On March 17 plaintiffs gave Gunter-Dunn a check for their contribution to the premium due March 20. Gunter-Dunn, however, never forwarded to Blue Cross-Blue Shield that money or any other portion of the group premium due on March 20, 1972.

On March 27 the accident which produced plaintiffs' present claim took place. Blue Cross-Blue Shield denied coverage, saying that the policy had been cancelled effective March 20, 1972.

On March 19, 1975 the trial court entered its decree awarding plaintiffs $656.60, and making the following factual findings: that plaintiffs were entitled to notice of cancellation of the group policy under the terms of the policy; that the policy was cancelled by Blue Cross-Blue Shield because Gunter-Dunn had obtained other insurance; that Gunter-Dunn had requested cancellation effective March 31, 1972, and Blue Cross-Blue Shield's attempt to cancel on March 20, 1972, without notice to either plaintiffs or Gunter-Dunn was ineffective; and that plaintiffs had paid all premiums required of them under the policy. On March 24, 1975 the trial court amended its decree to add the finding that Blue Cross-Blue Shield attempted to cancel for the reason that Gunter-Dunn had obtained other insurance when, in fact, no other insurance was in effect on either the date of attempted cancellation or the date Mrs. Thornton suffered her injuries. The amount of the award was unamended.

Blue Cross-Blue Shield's motion for new trial was denied, and the present appeal was filed.

Despite the contrary finding of the trial court, we believe that the true cause of cancellation was the failure of Gunter-Dunn to pay premiums for the group policy due March 20. Cancellation for this reason under the terms of the policy is self-executing; it does not require an election or other affirmative procedure by the insurer. Section VI of the policy clearly states than when premiums are not timely paid coverages ceases. This provision is unambiguous; there is no room for the court to vary it by construction or by taking inconsistent oral testimony, General Motors Acceptance Corp. v. Kendrick, 274 Ala. 566, 150 So.2d 185. Furthermore, there is no evidence of conduct by Blue Cross-Blue Shield on which to base a finding of waiver as to the group policy.

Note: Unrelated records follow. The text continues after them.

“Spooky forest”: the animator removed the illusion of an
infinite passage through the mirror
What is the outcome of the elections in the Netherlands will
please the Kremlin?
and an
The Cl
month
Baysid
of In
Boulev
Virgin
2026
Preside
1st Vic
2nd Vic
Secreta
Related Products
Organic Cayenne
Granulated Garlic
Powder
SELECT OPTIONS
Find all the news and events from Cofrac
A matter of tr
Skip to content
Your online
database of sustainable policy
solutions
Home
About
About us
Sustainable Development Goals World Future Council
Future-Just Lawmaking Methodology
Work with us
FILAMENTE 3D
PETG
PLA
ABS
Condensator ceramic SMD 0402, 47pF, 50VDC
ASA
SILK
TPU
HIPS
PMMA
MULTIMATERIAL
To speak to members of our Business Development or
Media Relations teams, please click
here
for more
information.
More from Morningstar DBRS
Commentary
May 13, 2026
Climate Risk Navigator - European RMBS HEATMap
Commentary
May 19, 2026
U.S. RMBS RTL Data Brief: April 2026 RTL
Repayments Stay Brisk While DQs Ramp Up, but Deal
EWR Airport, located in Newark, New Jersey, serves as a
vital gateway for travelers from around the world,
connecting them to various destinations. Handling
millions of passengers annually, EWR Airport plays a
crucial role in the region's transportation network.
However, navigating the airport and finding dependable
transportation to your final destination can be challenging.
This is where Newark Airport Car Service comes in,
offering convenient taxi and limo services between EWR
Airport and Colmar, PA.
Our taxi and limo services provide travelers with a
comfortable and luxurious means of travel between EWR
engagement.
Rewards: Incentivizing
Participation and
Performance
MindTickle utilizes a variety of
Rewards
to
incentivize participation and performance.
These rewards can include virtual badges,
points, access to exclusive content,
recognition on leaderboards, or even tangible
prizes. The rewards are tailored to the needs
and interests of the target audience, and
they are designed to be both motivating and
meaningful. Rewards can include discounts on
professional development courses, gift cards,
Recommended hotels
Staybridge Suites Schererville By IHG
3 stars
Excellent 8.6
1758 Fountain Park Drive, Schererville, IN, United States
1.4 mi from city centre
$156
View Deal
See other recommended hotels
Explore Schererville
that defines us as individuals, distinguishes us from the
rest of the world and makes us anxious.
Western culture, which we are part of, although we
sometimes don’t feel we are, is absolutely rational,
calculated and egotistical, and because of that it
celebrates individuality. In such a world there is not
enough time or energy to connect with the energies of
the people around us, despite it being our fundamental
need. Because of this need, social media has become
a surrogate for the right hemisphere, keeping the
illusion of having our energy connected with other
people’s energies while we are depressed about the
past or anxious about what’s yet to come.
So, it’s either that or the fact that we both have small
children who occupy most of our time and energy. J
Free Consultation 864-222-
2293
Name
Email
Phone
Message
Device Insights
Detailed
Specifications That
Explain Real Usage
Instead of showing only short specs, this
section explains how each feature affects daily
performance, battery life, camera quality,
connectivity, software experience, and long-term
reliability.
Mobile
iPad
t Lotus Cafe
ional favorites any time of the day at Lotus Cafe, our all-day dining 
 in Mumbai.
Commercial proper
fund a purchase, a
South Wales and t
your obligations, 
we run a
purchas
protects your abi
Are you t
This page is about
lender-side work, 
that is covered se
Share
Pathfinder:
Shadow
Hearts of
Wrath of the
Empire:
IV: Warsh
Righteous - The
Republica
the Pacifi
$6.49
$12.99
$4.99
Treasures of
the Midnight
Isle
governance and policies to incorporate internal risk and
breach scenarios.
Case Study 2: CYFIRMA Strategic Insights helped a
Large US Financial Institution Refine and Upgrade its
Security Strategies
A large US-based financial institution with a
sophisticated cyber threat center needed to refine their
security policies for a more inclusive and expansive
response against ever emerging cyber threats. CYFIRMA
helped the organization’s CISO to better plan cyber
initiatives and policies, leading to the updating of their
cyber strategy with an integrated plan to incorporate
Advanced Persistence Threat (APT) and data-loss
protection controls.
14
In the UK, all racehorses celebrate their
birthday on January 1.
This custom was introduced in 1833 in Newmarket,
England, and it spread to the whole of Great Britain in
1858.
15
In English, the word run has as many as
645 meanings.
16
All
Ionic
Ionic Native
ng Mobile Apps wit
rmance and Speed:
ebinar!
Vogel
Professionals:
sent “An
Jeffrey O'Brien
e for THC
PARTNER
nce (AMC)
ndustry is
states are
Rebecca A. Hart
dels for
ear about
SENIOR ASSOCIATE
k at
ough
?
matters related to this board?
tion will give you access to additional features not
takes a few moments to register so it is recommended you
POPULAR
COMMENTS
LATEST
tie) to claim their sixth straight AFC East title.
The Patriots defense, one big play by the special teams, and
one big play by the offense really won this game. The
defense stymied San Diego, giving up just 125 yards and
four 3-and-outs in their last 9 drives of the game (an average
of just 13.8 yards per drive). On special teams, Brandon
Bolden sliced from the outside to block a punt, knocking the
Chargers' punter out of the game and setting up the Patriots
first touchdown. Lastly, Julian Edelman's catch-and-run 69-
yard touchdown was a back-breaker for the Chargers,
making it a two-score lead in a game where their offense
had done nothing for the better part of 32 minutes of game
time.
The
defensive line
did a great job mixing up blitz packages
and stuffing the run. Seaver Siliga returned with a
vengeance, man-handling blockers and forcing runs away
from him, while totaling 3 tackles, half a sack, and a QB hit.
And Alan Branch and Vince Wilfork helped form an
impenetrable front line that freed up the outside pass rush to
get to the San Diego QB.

Notwithstanding this view toward cancellation of the group policy, we perceive that the trial court discovered a unique legal relationship arising among Mr. Thornton, Gunter-Dunn and Blue Cross-Blue Shield, which does not easily submit to analysis under the terms of the written contract alone, but called for the court to apply a more critical decisional theory in adjusting the rights and liabilities of the parties.

Mr. Thornton stands apart from the other members of the group. Unlike any other previously covered employee, his portion of the premium was not deducted from his salary and then forwarded to Blue Cross-Blue Sheld by Gunter-Dunn, but it was collected from him with the understanding that it was the amount due for group hospitalization coverage under the policy in effect on March 17, 1972. The trial court found that he 'paid all premiums required of him under said insurance policy.' We are asked to reverse this finding.